I've been fighting trying to understand tidyeval
and the use of quo
, quos
, sym
, !!
, !!!
and the like. I made some attempts, but couldn't generalize my code so it accepts a vector of columns and applies text processing to those columns on a dataframe. My dataframe looks like this:
ocupation tasks id
Sink Cleaner Cleaning the sink 1
Lion petter Pet the lions 2
And my code looks like this:
stopwords_regex = paste(tm::stopwords('en'), collapse = '\\b|\\b')
stopwords_regex = glue('\\b{stopwords_regex}\\b')

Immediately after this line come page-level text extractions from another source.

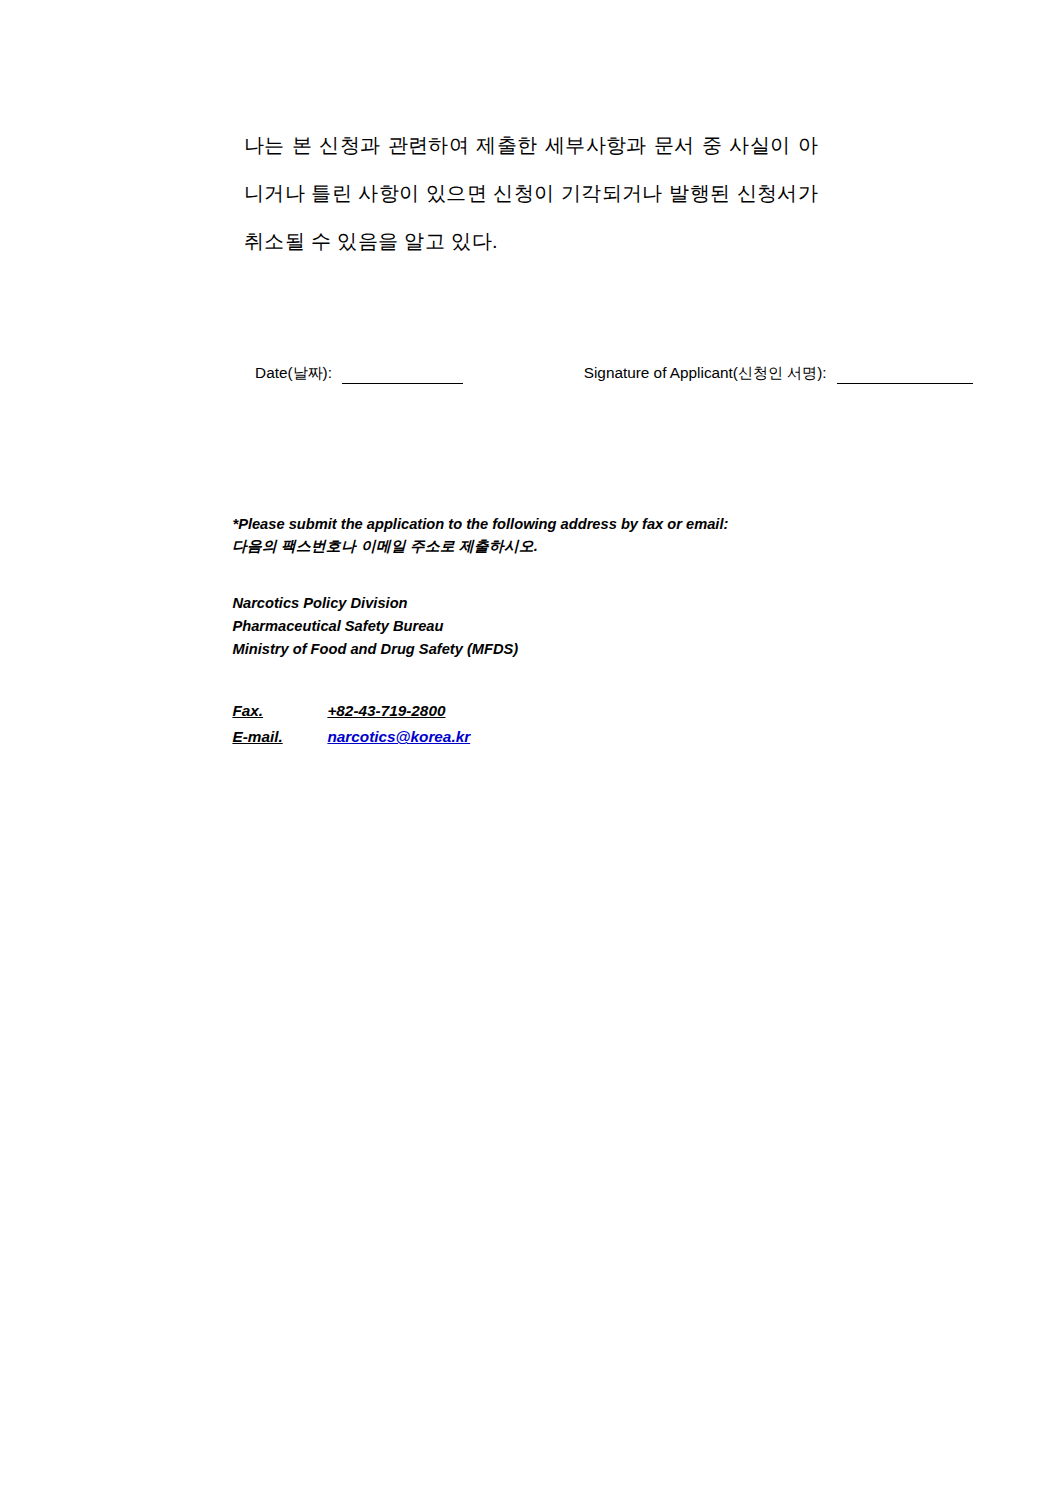나는 본 신청과 관련하여 제출한 세부사항과 문서 중 사실이 아니거나 틀린 사항이 있으면 신청이 기각되거나 발행된 신청서가 취소될 수 있음을 알고 있다.
Date(날짜): Signature of Applicant(신청인 서명):
*Please submit the application to the following address by fax or email:
다음의 팩스번호나 이메일 주소로 제출하시오.
Narcotics Policy Division
Pharmaceutical Safety Bureau
Ministry of Food and Drug Safety (MFDS)
Fax. +82-43-719-2800
E-mail. narcotics@korea.kr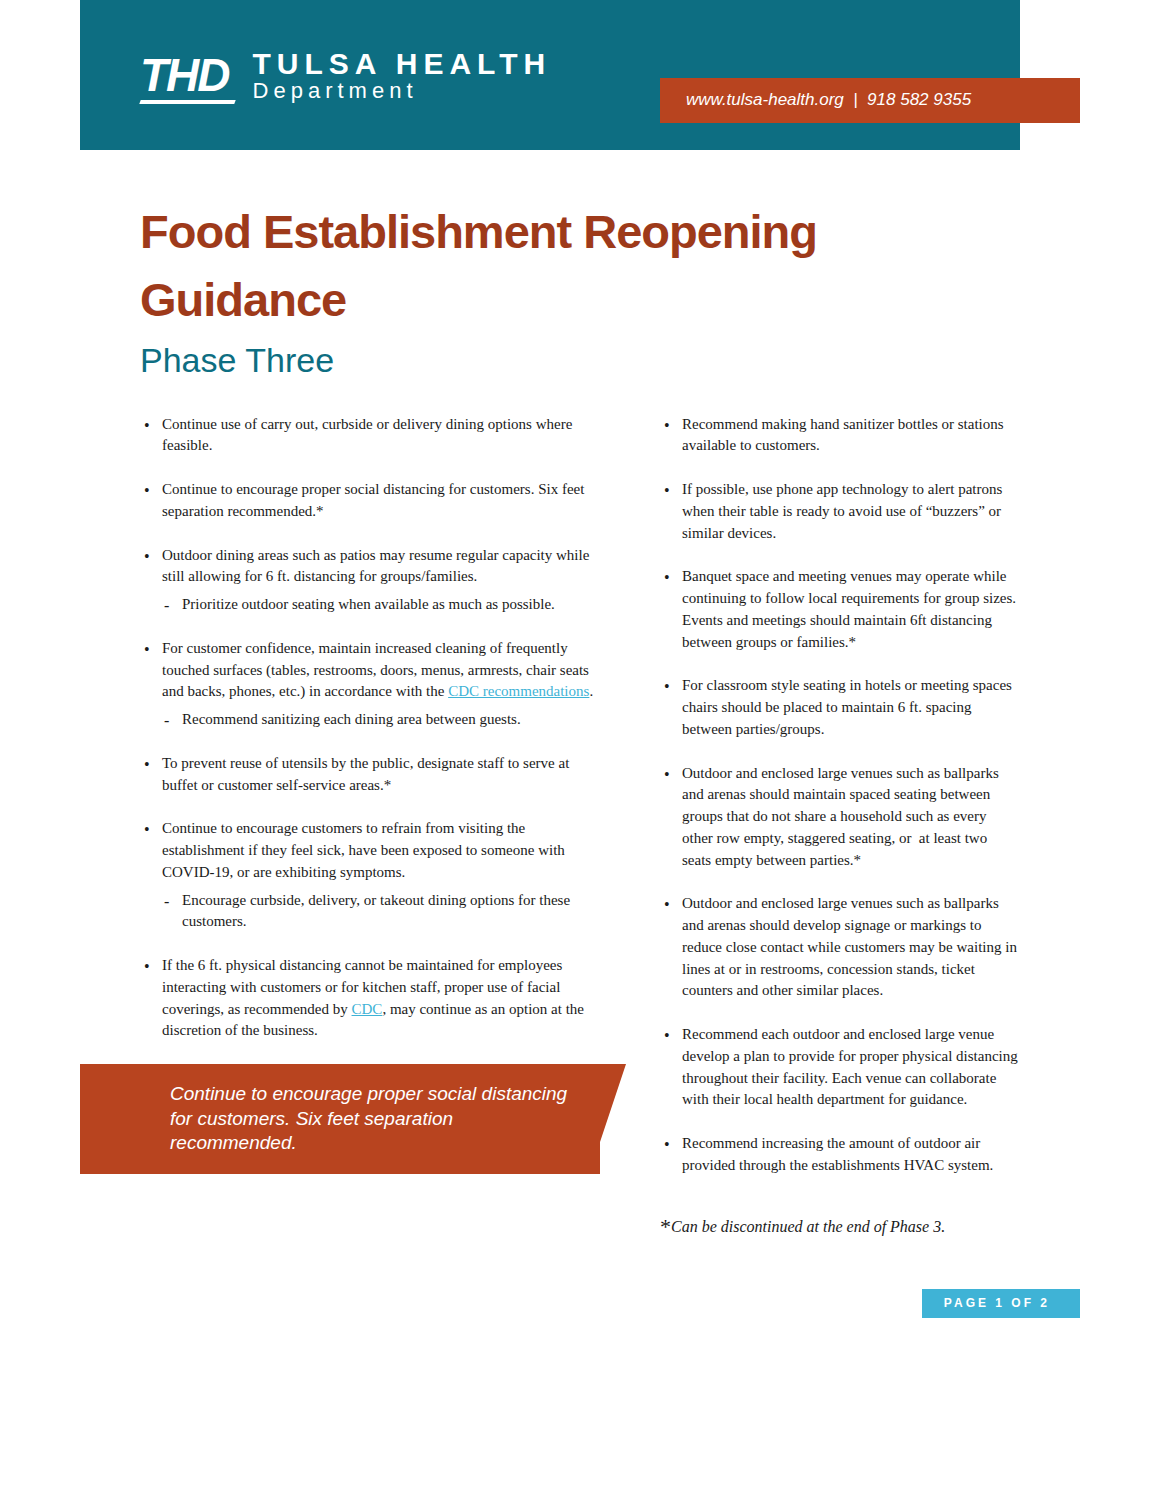THD
TULSA HEALTH
Department
www.tulsa-health.org | 918 582 9355
Food Establishment Reopening Guidance
Phase Three
Continue use of carry out, curbside or delivery dining options where feasible.
Continue to encourage proper social distancing for customers. Six feet separation recommended.*
Outdoor dining areas such as patios may resume regular capacity while still allowing for 6 ft. distancing for groups/families.
Prioritize outdoor seating when available as much as possible.
For customer confidence, maintain increased cleaning of frequently touched surfaces (tables, restrooms, doors, menus, armrests, chair seats and backs, phones, etc.) in accordance with the CDC recommendations.
Recommend sanitizing each dining area between guests.
To prevent reuse of utensils by the public, designate staff to serve at buffet or customer self-service areas.*
Continue to encourage customers to refrain from visiting the establishment if they feel sick, have been exposed to someone with COVID-19, or are exhibiting symptoms.
Encourage curbside, delivery, or takeout dining options for these customers.
If the 6 ft. physical distancing cannot be maintained for employees interacting with customers or for kitchen staff, proper use of facial coverings, as recommended by CDC, may continue as an option at the discretion of the business.
Continue to encourage proper social distancing for customers. Six feet separation recommended.
Recommend making hand sanitizer bottles or stations available to customers.
If possible, use phone app technology to alert patrons when their table is ready to avoid use of “buzzers” or similar devices.
Banquet space and meeting venues may operate while continuing to follow local requirements for group sizes. Events and meetings should maintain 6ft distancing between groups or families.*
For classroom style seating in hotels or meeting spaces chairs should be placed to maintain 6 ft. spacing between parties/groups.
Outdoor and enclosed large venues such as ballparks and arenas should maintain spaced seating between groups that do not share a household such as every other row empty, staggered seating, or at least two seats empty between parties.*
Outdoor and enclosed large venues such as ballparks and arenas should develop signage or markings to reduce close contact while customers may be waiting in lines at or in restrooms, concession stands, ticket counters and other similar places.
Recommend each outdoor and enclosed large venue develop a plan to provide for proper physical distancing throughout their facility. Each venue can collaborate with their local health department for guidance.
Recommend increasing the amount of outdoor air provided through the establishments HVAC system.
*Can be discontinued at the end of Phase 3.
PAGE 1 OF 2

df = df %>% mutate(ocupation_proc = ocupation %>% tolower() %>%
stringi::stri_trans_general("Latin-ASCII") %>%
str_remove_all(stopwords_regex) %>%
str_remove_all("[[:punct:]]") %>%
str_squish(),
tasks_proc = tasks %>% tolower() %>%
stringi::stri_trans_general("Latin-ASCII") %>%
str_remove_all(stopwords_regex) %>%
str_remove_all("[[:punct:]]") %>%
str_squish())
Which brings something like this:
ocupation tasks id ocupation_proc tasks_proc
Sink Cleaner Cleaning the sink 1 sink cleaner cleaning sink
Lion petter Pet the lions 2 lion petter pet lions
I'd like to turn this into a function process_text_columns(df, columns_list, new_col_names)
Where in this case df=df
, columns_list=c('ocupation', 'tasks')
and new_col_names=c('ocupation_proc', 'tasks_proc')
, (new_col_names
might not even be necessary if I can do something like glue({colname}_proc)
to name the new columns). From what I've gathered I'd need to use across
, sym
, quos
and maybe !!!
to generalize the function but anything I've tried has failed. Do you have any ideas?
Thanks